The bathwater lapped around her knees. She floated the face flannel on the water’s surface, poking it with a finger until it sank down. She wasn’t a fat child but she still had her baby’s chubbiness around the wrists. ‘Vast,’ she said again.

She didn’t know why they had to go to Southampton, why Eric couldn’t bring the candles to their house. But Mummy said they needed an adventure. They took a train, then a bus. Then they walked. Mummy was frightened of bombs, but the candle man said the bombers had already got everything they wanted from Southampton. ‘So we went to the hotel and took off our coats and cardigans. Mummy put me on a chair outside our room while she shouted at the candle man inside. We all went to bed in the cellar. And then in the morning I had to sit on the chair again. That’s why I went outside to watch the people rushing around. I was bored.’

I dipped my hand in the warm water and scooped it over her pale, round shoulders. ‘Promise me that if you’re bored here, you will stay where you’re put. Pamela …’ I tried to sound careless, conversational. ‘This candle man. Eric. I suppose he wasn’t a bit like your daddy, was he?’

She gave me a blank gaze. ‘Oh, I don’t have a daddy.’

‘Really? I thought everyone did …’

‘No. You can be excused from it, you know. Mummy told me. He decided not to be a daddy, and so he isn’t. He went off just after I came out. Do you know that babies come out of people, out of a wincy little hole that stretches?’

‘Goodness, Pamela!’ I had a sudden sharp image of a woman perched at a dressing table, throwing out the facts of life to her little child while lipsticking her mouth. ‘Yes, I do know that.’

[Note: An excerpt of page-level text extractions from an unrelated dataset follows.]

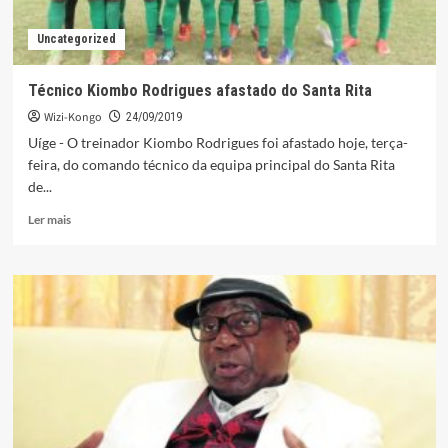
Uncategorized
Técnico Kiombo Rodrigues afastado do Santa Rita
Wizi-Kongo
24/09/2019
Uíge - O treinador Kiombo Rodrigues foi afastado hoje, terça-
feira, do comando técnico da equipa principal do Santa Rita
de...
Leia
Ler mais
mais
sobre
Técnico
Kiombo
Rodrigues
afastado
do
Santa
Rita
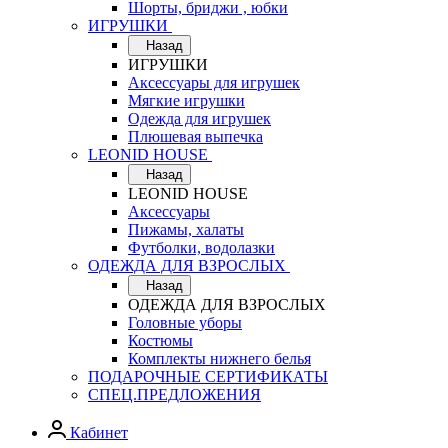
Шорты, бриджи , юбки
ИГРУШКИ
Назад
ИГРУШКИ
Аксессуары для игрушек
Мягкие игрушки
Одежда для игрушек
Плюшевая выпечка
LEONID HOUSE
Назад
LEONID HOUSE
Аксессуары
Пижамы, халаты
Футболки, водолазки
ОДЕЖДА ДЛЯ ВЗРОСЛЫХ
Назад
ОДЕЖДА ДЛЯ ВЗРОСЛЫХ
Головные уборы
Костюмы
Комплекты нижнего белья
ПОДАРОЧНЫЕ СЕРТИФИКАТЫ
СПЕЦ.ПРЕДЛОЖЕНИЯ
Кабинет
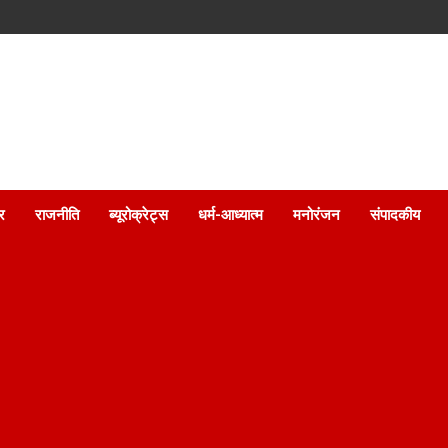
ार
राजनीति
ब्यूरोक्रेट्स
धर्म-आध्यात्म
मनोरंजन
संपादकीय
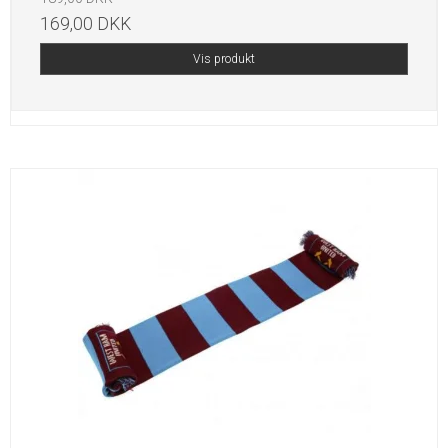
169,00 DKK
Vis produkt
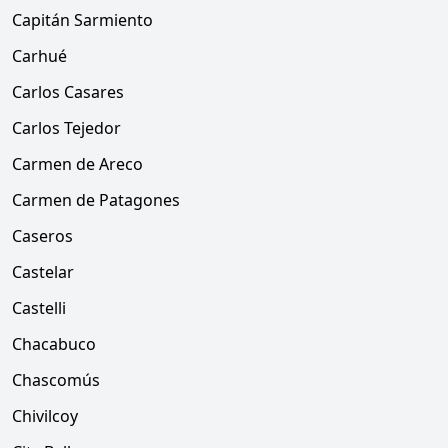
Capitán Sarmiento
Carhué
Carlos Casares
Carlos Tejedor
Carmen de Areco
Carmen de Patagones
Caseros
Castelar
Castelli
Chacabuco
Chascomús
Chivilcoy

‘Are you having a baby, Ellen?’

I gave a wavering laugh as the heat flooded my face. ‘I certainly am not. And it’s not a question you ask grown-ups, dear.’

‘You might be.’ She was unabashed, round-eyed. ‘They’re teeny when they start growing, like a little nut. So you could have one inside you and not know about it till you start being sick as a dog.’

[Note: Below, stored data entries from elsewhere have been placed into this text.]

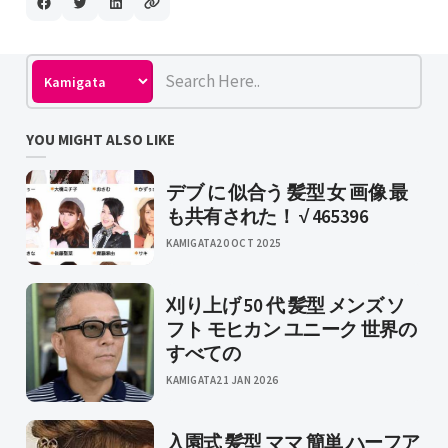
YOU MIGHT ALSO LIKE
デブ に 似合う 髪型 女 画像 最
も共有された！ √ 465396
KAMIGATA
20 OCT 2025
刈り上げ 50 代 髪型 メンズ ソ
フト モヒカン ユニーク 世界の
すべての
KAMIGATA
21 JAN 2026
入園式 髪型 ママ 簡単 ハーフア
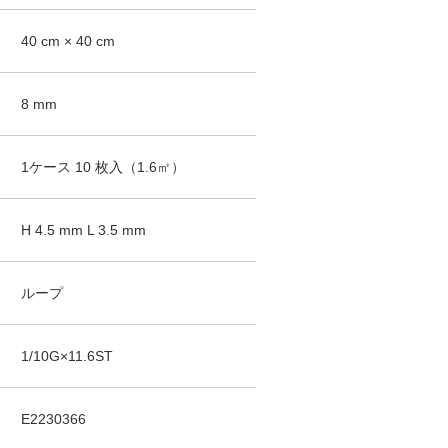
40
cm ×
40
cm
8
mm
1ケース
10
枚入（
1.6
㎡）
STYLE KIT＋
STYLE KIT＋
STYLE KIT＋
KIT-1609
KIT-1610
KIT-1611
H
4.5
mm
L
3.5
mm
ループ
1/10G×11.6ST
E2230366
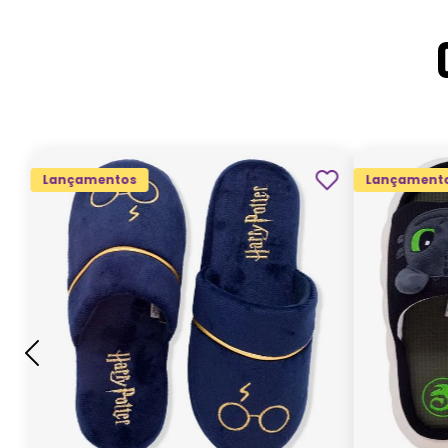
Lançamentos
Lançament
G
GG
M
P
ADICIONAR AO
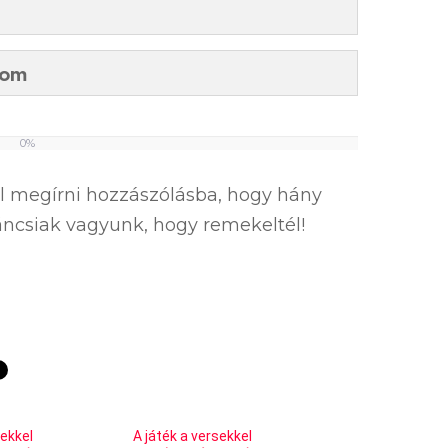
tom
0%
el megírni hozzászólásba, hogy hány
íváncsiak vagyunk, hogy remekeltél!
sekkel
A játék a versekkel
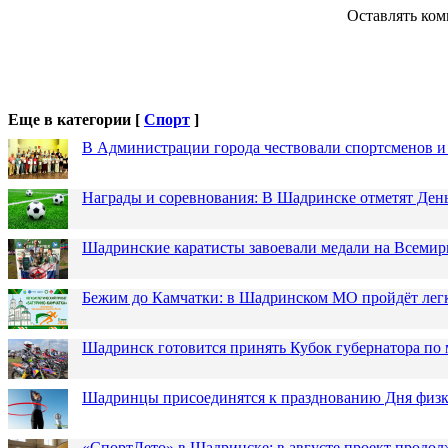
Оставлять ком
Еще в категории [
Спорт
]
В Администрации города чествовали спортсменов и
Награды и соревнования: В Шадринске отметят Ден
Шадринские каратисты завоевали медали на Всемир
Бежим до Камчатки: в Шадринском МО пройдёт лег
Шадринск готовится принять Кубок губернатора по 
Шадринцы присоединятся к празднованию Дня физк
«СпортЛето» в Шадринске: в августе проект продол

‘That’s not a nice expression.’ I smoothed my hands over the pinafore I’d put on to bathe her. ‘I haven’t got time for babies, Pamela. Not with all you children to look after. Now let’s forget about all this silliness.’

I ran through phrases in my mind. Pamela, darling, your mother … Mummy … Pamela, sweetheart … I couldn’t get any further. It would have to be done tomorrow. Tomorrow or the next day.

Quite suddenly she started to grizzle, baring small, square milk teeth. Her tears fell into the cooling bath. Elizabeth came in with the vegetables for supper, filled the sink with cold water, cast a sombre eye on Pamela, and left the room again, saying, ‘Hens.’

I told Pamela she’d see the hens tomorrow, that she could feed them with Elizabeth if she wanted, but she shook her head, because hens were no good to her. I dried her and took her upstairs to dress, and met Hawley coming down to peel parsnips. The others were too darn comfortable to move, he said. ‘They’re the lazy branch of the family. No, truly they are. My dad says so.’

After supper I put Pamela back in my bed and told her a tale about a swan, one who kept her babies in the soft, white feathers on her back between her wings as she glided along a shining, dark-green summer river. They went for long, long adventures until Pamela grew drowsy.